# Closeness Centrality
_Closeness Centrality_ is a way of detecting nodes that are able to spread information very efficiently through a graph.

The _Closeness Centrality_ of a node measures its average distance to all other nodes.
Nodes with a high closeness score have the shortest distances to all other nodes.

First we'll import the Neo4j driver and Pandas libraries:


In [1]:
from neo4j.v1 import GraphDatabase, basic_auth
import pandas as pd
import os

Next let's create an instance of the Neo4j driver which we'll use to execute our queries.


In [2]:
host = os.environ.get("NEO4J_HOST", "bolt://localhost") 
user = os.environ.get("NEO4J_USER", "neo4j")
password = os.environ.get("NEO4J_PASSWORD", "neo")
driver = GraphDatabase.driver(host, auth=basic_auth(user, password))

Now let's create a sample graph that we'll run the algorithm against.


In [3]:
create_graph_query = '''
CREATE (a:Node{id:"A"}),
       (b:Node{id:"B"}),
       (c:Node{id:"C"}),
       (d:Node{id:"D"}),
       (e:Node{id:"E"})
CREATE (a)-[:LINK]->(b),
       (b)-[:LINK]->(a),
       (b)-[:LINK]->(c),
       (c)-[:LINK]->(b),
       (c)-[:LINK]->(d),
       (d)-[:LINK]->(c),
       (d)-[:LINK]->(e),
       (e)-[:LINK]->(d);
'''

with driver.session() as session:
    result = session.write_transaction(lambda tx: tx.run(create_graph_query))
    print("Stats: " + str(result.consume().metadata.get("stats", {})))

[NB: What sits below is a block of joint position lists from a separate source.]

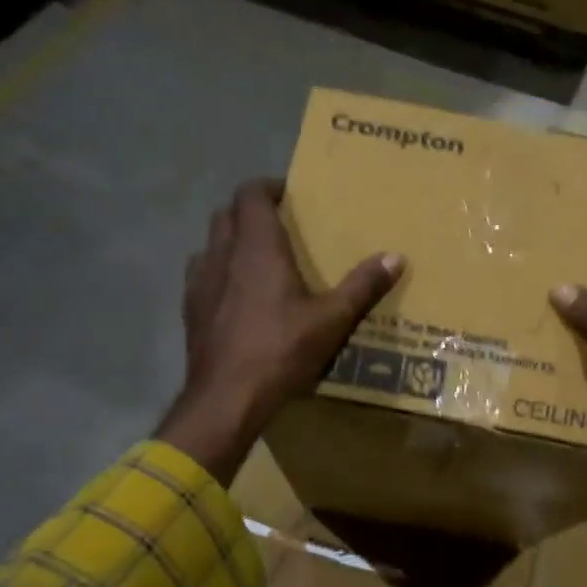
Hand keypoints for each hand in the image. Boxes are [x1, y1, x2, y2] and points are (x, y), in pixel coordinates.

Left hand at [160, 179, 402, 481]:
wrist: (225, 399)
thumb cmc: (280, 351)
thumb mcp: (331, 320)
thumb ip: (362, 286)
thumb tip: (396, 257)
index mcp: (256, 249)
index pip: (250, 195)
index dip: (267, 187)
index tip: (289, 194)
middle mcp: (222, 255)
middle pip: (226, 214)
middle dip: (250, 212)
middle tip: (280, 225)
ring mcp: (199, 283)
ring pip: (210, 243)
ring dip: (231, 241)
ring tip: (258, 259)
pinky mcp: (190, 310)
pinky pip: (202, 274)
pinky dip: (219, 271)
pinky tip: (238, 297)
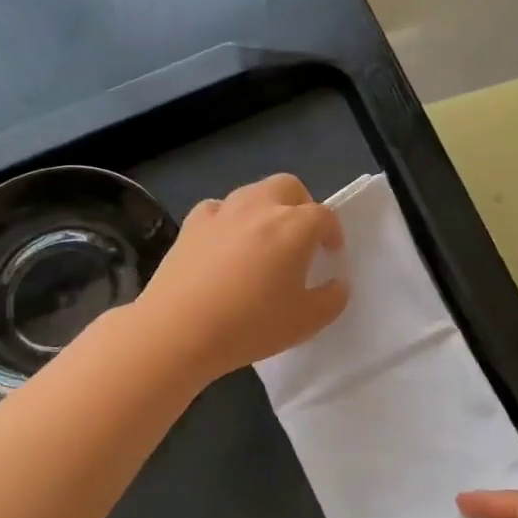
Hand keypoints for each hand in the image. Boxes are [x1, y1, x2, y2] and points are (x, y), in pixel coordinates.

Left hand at [137, 174, 347, 382]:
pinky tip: (226, 244)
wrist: (179, 330)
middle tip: (301, 237)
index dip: (332, 232)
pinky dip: (229, 220)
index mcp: (294, 227)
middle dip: (301, 205)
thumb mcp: (306, 322)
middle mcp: (260, 208)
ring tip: (264, 240)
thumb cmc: (251, 325)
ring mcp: (222, 212)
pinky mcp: (191, 224)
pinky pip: (218, 209)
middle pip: (288, 187)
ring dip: (266, 208)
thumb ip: (332, 300)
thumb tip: (337, 284)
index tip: (331, 253)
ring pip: (252, 192)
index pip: (323, 216)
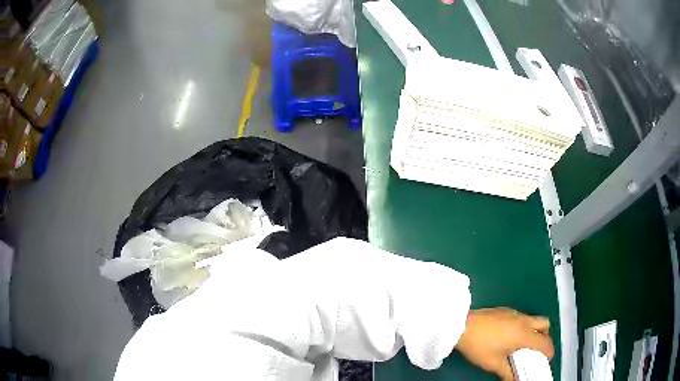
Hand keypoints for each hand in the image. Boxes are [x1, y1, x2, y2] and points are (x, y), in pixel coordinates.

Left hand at [455, 307, 553, 380]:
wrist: (462, 325)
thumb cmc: (480, 346)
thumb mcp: (494, 364)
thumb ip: (507, 373)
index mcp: (524, 334)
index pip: (545, 343)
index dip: (548, 352)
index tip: (546, 360)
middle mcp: (524, 321)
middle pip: (545, 325)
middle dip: (545, 337)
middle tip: (537, 350)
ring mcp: (515, 313)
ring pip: (534, 319)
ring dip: (535, 331)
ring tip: (523, 345)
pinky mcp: (506, 310)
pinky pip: (522, 317)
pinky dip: (524, 326)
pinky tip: (510, 337)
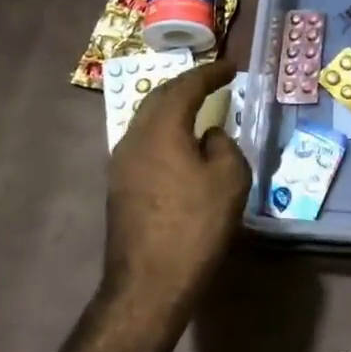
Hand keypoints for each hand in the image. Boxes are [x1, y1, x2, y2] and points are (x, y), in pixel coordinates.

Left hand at [103, 60, 249, 322]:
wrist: (148, 284)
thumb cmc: (195, 227)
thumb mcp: (229, 180)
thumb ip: (223, 146)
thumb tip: (208, 136)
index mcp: (162, 128)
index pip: (186, 87)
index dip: (210, 74)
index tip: (231, 67)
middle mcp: (134, 137)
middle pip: (160, 97)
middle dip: (187, 85)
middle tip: (212, 81)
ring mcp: (121, 162)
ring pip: (147, 119)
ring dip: (173, 107)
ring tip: (196, 106)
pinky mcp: (119, 185)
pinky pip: (144, 141)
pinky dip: (164, 130)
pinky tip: (179, 142)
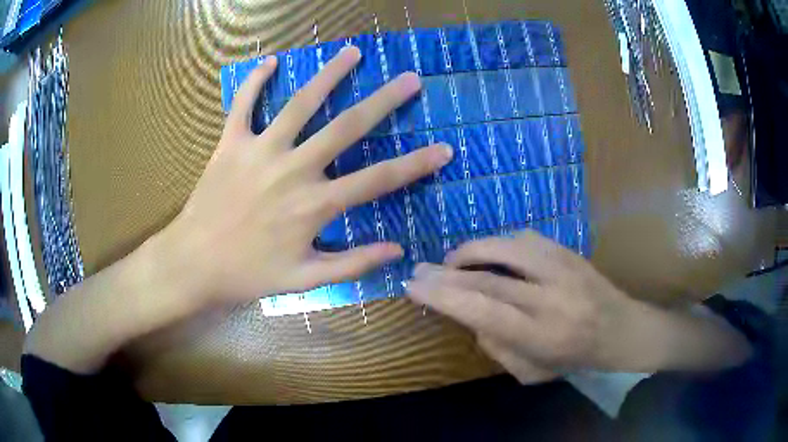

Stats: {'labels-added': 5, 'relationships-created': 8, 'nodes-created': 5, 'properties-set': 5}


Finally we can run the algorithm by executing the following query:


In [4]:
streaming_query = """
CALL algo.closeness.stream('Node', 'LINK')
YIELD nodeId, centrality

MATCH (n:Node) WHERE id(n) = nodeId

RETURN n.id AS node, centrality
ORDER BY centrality DESC
limit 20;
"""

with driver.session() as session:
    result = session.read_transaction(lambda tx: tx.run(streaming_query))        
    df = pd.DataFrame([r.values() for r in result], columns=result.keys())

df

Unnamed: 0,node,centrality
0,C,0.666667
1,B,0.571429
2,D,0.571429
3,A,0.4
4,E,0.4


"C" is the best connected node in this graph although "B" and "D" aren't far behind.
"A" and "E" don't have close ties to many other nodes so their scores are lower.
A score of 1 would indicate that a node has a direct connection to all other nodes.